Knowing Ida Lee as well as I did, I couldn’t help but think that Horace should’ve been so lucky. But I also couldn’t help but sympathize with him and with Mildred. He for having to put up with her, and her for vice versa.
After hearing the daily report on Horace’s health and the general state of their marriage, I was even more thankful for Sam than I normally was.
But of course listening to Mildred’s litany of complaints brought to mind a problem much closer to home. Not that I had a problem, but I feared that Sam did. Just the previous evening as we’d finished supper, Sam turned in his chair to get
to his feet, and I saw a grimace of pain flash across his face.
“Are you all right?” I asked, immediately concerned.
“Just a twinge,” he said. “I’m fine now.” And, indeed, he seemed so, for he moved easily away from the table, thanked Lillian for the meal, then went on to the library with no other indication that his back was preparing to act up again.
Turning to follow him, I passed the telephone just as it rang, so I answered it.
“J. D. Pickens here,” the caller announced. “I’m calling to thank you for steering Lloyd in the right direction.”
As usual, his abrupt manner unnerved me, so it took a minute for me to respond. “He’s spoken to you, then?”

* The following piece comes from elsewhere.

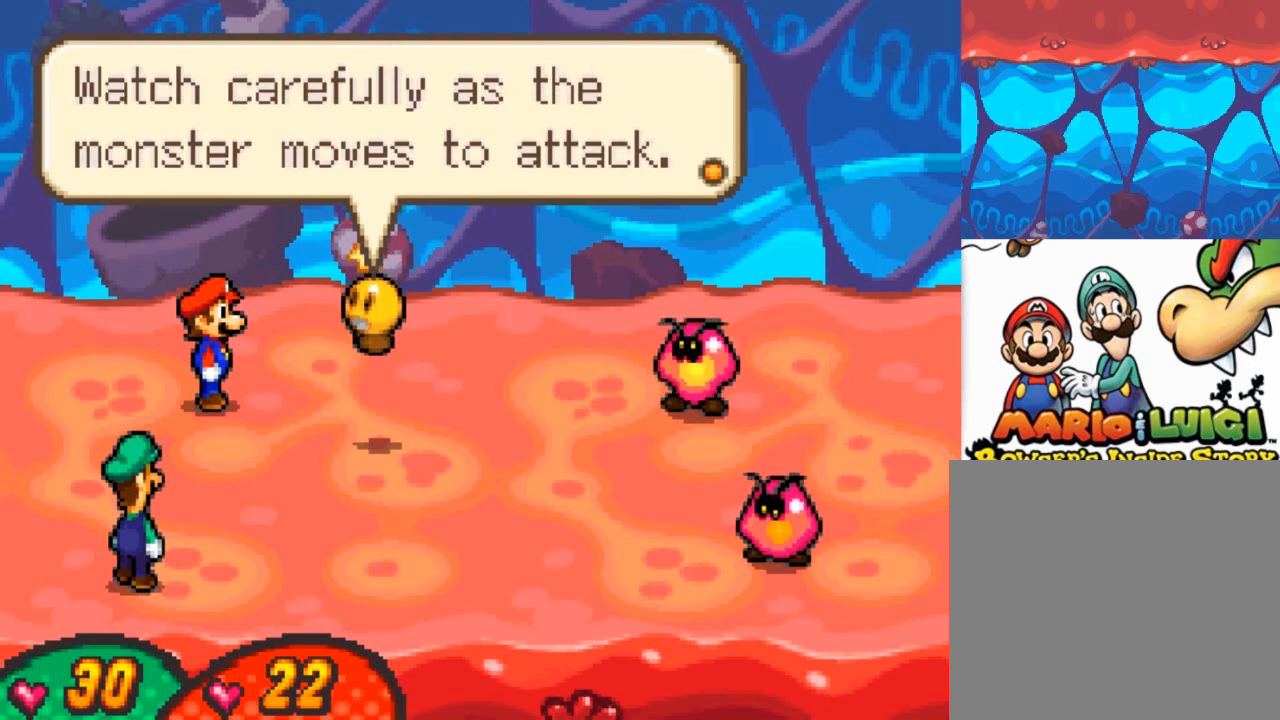
Gameplay with a controller (Xbox layout); each line is a JSON object with the inputs held at the frame after it. "events" lists button and stick changes between this image and that frame as [ms after this image, input, new state], when the widget could be followed in between. Not read: right_stick.
{"buttons": [], "left_stick": "center", "events": [[67, "A", "down"], [167, "A", "up"]]}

“He has. Good move on your part. Tell Sam I’ll pick him up about eight in the morning.”
That was apparently all he had to say as he ended the call, leaving me to thank the Lord that I’d done something right. To please Mr. Pickens is a remarkable feat for anyone, especially me, and I went on into the library with a lighter step.
“That was your driver,” I told Sam. “He’ll be by around eight in the morning.” Mr. Pickens’s plan was to rent a box truck, drive the two or so hours to Charlotte, load the truck with everything from the commode to the kitchen sink, then drive back—all in one day and at fire-sale savings.
“I wanted Lloyd to go with us,” Mr. Pickens had told Sam, “to teach him the value of price shopping. But he’s got school and the weekend’s out for me. And we’ve got to get that house done. It’s costing money.”